### Data shown
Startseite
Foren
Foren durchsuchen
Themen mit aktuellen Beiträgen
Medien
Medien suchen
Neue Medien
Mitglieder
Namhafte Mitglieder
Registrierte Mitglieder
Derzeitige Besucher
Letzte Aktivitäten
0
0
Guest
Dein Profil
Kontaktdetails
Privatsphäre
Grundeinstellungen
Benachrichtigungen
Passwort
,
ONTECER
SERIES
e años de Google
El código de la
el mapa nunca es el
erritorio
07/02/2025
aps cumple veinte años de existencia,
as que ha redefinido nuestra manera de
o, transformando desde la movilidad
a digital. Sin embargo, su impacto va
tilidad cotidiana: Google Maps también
######
### Data shown
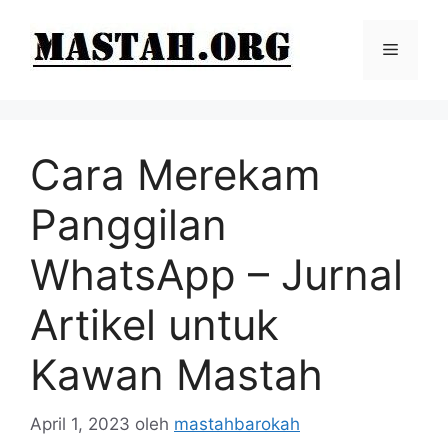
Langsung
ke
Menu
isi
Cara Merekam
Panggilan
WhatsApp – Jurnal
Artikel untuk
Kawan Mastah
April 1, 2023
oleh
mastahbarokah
######
_Job_
Collect each line in the records that contains the string "Google". Case matters when matching.

_Response to this exercise_
e años de Google
tilidad cotidiana: Google Maps también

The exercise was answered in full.